Posted by: Lawrence Auster on December 16, 2003 10:10 AM

Daniel Pipes and I agree on that — see my comment yesterday.

Moving around from place to place is a great way to avoid airstrikes, but a horrible way to stay hidden from an occupying power. I suspect that someone’s imagination got carried away with them on the hourly movement report. Steve Sailer has a post up on his web page right now quoting from where he said the same thing at the time of the orginal story.

Posted by: Thrasymachus on December 16, 2003 10:41 AM

Debka suggests that he might have been kidnapped and being held for ransom by his kidnappers—whether that ransom came from the US or from one of Saddam’s bank accounts.

Posted by: roach on December 16, 2003 11:42 AM

Roach wrote,

” … he might have been kidnapped and held for ransom by his kidnappers, whether that ransom came from the US or from one of Saddam’s bank accounts.”

Your smarter kidnappers will get the money from both: from Saddam’s bank accounts first, in return for hiding him, then from the U.S. (the price on his head was something like $50 million, wasn’t it?) once they work out a deal to betray him for the U.S.’s hefty bounty. Whoever was hiding him might have made between fifty and a hundred million dollars on this deal, all told.

Posted by: Unadorned on December 16, 2003 12:21 PM

A link to the article at Debka would be helpful.

Posted by: Lawrence Auster on December 16, 2003 2:16 PM

The Debka theory explains Hussein’s hobo condition as the result of his being kept a prisoner of kidnappers, unfed, uncleaned, and so on. This seems most unlikely, since Hussein was apparently residing in the hut where there was food, running water etc. Unless we are to believe that it was his abductors who were living in the messy hut while he was forcibly kept in the hole for weeks at a time. Again, most unlikely.

http://mansizedtarget.blogspot.com/2003_12_01_mansizedtarget_archive.html#107153044886530848

Posted by: Lawrence Auster on December 16, 2003 4:24 PM

Yeah, he had a loaded pistol for gosh sakes.

Posted by: Shrewsbury on December 16, 2003 6:19 PM

He looked like the Unabomber because he was as out of the loop as the Unabomber. He wasn’t running the rebellion.

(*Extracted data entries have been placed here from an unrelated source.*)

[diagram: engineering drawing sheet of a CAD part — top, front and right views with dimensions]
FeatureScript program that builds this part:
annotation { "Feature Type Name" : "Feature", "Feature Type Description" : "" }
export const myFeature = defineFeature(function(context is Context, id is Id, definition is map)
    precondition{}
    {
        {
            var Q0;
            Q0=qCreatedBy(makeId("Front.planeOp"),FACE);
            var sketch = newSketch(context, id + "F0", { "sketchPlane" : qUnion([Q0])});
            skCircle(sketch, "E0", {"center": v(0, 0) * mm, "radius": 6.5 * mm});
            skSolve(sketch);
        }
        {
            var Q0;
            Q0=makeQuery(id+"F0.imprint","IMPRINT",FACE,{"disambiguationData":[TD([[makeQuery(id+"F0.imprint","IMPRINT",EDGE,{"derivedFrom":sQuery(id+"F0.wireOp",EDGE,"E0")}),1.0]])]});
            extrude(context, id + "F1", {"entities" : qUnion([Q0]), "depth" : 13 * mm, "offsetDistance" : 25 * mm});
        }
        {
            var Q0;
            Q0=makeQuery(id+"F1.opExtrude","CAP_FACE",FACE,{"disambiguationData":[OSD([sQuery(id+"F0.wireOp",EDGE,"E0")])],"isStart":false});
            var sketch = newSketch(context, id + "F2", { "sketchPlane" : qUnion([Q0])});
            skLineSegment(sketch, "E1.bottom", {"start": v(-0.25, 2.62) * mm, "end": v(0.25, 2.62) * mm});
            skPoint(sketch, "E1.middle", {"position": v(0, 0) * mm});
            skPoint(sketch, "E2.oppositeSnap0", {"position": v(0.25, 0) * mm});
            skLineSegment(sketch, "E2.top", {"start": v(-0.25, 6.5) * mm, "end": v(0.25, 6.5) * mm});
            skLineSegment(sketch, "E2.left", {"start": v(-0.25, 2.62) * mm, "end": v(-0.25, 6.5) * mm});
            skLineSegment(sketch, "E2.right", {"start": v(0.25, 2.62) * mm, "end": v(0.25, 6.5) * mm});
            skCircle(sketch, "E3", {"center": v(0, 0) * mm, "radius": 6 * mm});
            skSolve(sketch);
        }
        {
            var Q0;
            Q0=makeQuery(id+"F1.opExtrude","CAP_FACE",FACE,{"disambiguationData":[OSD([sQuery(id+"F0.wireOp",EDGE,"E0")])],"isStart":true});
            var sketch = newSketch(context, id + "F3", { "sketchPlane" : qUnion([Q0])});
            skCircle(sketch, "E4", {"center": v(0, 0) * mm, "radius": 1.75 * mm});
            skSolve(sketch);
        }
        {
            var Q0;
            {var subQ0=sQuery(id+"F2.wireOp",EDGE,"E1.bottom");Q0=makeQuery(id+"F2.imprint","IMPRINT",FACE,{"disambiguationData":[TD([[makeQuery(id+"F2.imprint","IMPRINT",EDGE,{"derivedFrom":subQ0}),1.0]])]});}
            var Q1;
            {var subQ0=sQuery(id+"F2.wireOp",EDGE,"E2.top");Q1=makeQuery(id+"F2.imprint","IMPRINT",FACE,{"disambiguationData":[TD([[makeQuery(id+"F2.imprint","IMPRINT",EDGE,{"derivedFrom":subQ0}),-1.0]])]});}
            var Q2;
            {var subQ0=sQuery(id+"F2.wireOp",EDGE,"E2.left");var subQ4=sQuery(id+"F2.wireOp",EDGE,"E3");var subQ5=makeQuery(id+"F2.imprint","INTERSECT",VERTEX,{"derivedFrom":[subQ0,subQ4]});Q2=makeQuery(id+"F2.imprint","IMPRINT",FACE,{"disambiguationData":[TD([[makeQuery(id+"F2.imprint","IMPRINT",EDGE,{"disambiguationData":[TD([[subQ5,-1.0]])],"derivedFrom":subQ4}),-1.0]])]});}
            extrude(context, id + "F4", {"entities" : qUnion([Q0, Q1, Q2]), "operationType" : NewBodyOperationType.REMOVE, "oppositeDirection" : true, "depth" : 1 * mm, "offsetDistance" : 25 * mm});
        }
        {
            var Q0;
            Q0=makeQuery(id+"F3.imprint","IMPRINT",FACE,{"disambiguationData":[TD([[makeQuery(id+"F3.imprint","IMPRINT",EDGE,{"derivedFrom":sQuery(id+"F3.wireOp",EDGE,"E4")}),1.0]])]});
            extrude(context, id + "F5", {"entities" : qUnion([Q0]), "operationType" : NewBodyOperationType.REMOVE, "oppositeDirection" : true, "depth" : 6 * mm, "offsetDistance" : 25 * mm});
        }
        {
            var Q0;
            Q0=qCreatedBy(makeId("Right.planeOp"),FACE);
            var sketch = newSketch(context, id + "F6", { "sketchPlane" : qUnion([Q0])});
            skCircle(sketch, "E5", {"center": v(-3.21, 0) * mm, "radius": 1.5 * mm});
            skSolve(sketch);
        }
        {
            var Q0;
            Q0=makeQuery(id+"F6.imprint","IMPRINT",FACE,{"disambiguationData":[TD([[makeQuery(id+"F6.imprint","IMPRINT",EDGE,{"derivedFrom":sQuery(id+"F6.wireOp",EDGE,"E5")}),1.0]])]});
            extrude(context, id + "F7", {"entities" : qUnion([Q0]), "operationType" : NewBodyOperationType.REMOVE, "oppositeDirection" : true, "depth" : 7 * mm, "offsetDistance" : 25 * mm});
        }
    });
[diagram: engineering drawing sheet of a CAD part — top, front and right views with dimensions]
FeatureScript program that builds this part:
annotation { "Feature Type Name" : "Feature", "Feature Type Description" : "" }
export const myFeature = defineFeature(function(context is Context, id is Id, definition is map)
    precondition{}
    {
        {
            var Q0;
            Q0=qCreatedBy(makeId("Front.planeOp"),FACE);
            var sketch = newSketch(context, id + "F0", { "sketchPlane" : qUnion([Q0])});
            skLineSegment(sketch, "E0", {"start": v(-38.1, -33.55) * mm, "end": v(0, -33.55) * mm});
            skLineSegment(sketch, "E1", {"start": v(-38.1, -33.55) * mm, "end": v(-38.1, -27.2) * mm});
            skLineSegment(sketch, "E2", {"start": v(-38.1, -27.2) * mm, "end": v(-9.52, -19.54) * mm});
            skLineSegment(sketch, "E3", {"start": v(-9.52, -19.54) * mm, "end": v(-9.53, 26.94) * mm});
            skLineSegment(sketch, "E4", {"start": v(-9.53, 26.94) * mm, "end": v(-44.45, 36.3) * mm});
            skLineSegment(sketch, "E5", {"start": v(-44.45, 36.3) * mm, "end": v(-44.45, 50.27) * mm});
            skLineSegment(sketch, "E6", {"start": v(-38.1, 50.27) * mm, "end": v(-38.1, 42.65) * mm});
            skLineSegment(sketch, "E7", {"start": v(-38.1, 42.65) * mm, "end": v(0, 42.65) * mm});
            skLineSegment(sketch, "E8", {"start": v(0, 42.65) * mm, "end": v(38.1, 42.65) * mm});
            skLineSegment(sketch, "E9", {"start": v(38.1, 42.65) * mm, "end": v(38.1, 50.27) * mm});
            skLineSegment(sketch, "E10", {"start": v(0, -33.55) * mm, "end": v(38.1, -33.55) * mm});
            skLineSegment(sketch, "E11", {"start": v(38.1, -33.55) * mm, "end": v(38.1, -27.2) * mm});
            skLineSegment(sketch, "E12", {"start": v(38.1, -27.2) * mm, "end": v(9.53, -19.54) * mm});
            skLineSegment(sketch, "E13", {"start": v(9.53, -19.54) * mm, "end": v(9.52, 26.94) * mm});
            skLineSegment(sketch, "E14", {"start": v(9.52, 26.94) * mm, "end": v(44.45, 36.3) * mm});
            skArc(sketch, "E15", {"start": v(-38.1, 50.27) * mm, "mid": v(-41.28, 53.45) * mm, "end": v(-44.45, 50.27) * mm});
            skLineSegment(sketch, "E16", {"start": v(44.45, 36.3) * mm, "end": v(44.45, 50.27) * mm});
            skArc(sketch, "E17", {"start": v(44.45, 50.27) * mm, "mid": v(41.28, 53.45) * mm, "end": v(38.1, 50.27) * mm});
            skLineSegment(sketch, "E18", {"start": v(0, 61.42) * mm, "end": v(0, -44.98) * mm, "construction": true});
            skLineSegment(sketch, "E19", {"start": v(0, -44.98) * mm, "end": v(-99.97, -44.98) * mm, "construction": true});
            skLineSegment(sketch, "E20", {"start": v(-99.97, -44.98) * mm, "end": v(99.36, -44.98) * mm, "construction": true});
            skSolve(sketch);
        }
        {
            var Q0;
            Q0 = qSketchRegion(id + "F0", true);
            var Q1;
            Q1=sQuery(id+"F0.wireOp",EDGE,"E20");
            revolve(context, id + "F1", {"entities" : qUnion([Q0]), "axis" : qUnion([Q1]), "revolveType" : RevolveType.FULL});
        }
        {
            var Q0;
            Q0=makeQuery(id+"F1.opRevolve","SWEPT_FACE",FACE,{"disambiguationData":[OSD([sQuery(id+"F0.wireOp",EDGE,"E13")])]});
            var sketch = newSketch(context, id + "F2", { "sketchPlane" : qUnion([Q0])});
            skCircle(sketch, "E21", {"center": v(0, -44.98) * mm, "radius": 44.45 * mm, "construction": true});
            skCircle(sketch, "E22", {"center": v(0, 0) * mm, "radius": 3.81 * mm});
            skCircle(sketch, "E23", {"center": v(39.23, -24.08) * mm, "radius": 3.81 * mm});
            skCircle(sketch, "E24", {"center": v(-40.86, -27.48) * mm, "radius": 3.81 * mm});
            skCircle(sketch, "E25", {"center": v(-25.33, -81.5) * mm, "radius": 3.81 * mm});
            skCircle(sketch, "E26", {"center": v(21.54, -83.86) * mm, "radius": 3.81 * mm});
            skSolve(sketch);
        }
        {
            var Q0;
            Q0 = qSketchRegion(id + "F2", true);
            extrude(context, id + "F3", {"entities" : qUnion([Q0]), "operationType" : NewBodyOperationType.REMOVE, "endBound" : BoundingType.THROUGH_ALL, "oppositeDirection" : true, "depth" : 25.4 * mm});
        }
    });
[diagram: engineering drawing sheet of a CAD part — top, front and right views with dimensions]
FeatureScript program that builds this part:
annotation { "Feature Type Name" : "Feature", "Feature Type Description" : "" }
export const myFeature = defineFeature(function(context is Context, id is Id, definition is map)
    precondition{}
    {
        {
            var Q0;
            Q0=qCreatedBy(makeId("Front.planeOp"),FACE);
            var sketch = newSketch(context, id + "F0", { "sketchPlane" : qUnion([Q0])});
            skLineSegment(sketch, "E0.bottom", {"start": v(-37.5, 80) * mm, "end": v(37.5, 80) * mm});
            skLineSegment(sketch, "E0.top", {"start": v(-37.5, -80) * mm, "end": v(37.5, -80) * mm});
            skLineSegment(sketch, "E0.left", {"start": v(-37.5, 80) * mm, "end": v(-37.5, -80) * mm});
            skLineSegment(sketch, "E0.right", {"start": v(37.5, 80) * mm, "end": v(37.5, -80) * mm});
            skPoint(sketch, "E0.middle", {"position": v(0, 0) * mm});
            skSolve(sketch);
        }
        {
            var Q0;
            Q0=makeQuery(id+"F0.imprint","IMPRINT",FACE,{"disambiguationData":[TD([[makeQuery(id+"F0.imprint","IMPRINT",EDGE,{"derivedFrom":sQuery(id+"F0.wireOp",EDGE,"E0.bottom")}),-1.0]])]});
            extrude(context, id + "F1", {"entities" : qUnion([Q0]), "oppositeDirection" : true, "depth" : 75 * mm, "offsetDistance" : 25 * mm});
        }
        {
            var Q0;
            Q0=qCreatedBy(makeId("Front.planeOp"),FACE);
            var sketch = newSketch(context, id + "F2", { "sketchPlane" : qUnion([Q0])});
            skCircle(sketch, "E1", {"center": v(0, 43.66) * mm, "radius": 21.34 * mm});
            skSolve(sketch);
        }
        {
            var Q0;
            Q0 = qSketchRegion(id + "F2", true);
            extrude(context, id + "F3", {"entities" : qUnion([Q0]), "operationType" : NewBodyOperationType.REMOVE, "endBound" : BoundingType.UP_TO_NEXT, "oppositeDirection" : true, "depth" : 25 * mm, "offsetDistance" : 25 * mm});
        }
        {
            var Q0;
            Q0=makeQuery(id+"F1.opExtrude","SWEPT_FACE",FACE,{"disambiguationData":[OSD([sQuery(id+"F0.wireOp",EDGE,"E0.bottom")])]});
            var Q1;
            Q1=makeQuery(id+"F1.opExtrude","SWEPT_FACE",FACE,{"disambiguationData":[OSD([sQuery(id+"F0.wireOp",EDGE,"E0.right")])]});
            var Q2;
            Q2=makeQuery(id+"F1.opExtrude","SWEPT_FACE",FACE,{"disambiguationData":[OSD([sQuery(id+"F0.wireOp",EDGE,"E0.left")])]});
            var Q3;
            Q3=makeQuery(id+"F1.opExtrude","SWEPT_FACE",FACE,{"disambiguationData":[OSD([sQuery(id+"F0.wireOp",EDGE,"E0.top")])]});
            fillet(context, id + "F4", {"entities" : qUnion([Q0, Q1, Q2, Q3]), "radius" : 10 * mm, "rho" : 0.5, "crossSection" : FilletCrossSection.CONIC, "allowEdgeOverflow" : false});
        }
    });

Perhaps the rebellion will collapse now, like the Kurdish and Shining Path uprisings after their leaders were captured. On the other hand, Saddam wasn’t the leader of this uprising. I don’t know who is, and the Army doesn’t seem to know either. Most likely, there isn’t one leader, just a bunch of gangs all trying to demonstrate they deserve to be the leaders of Iraq after the Americans go home.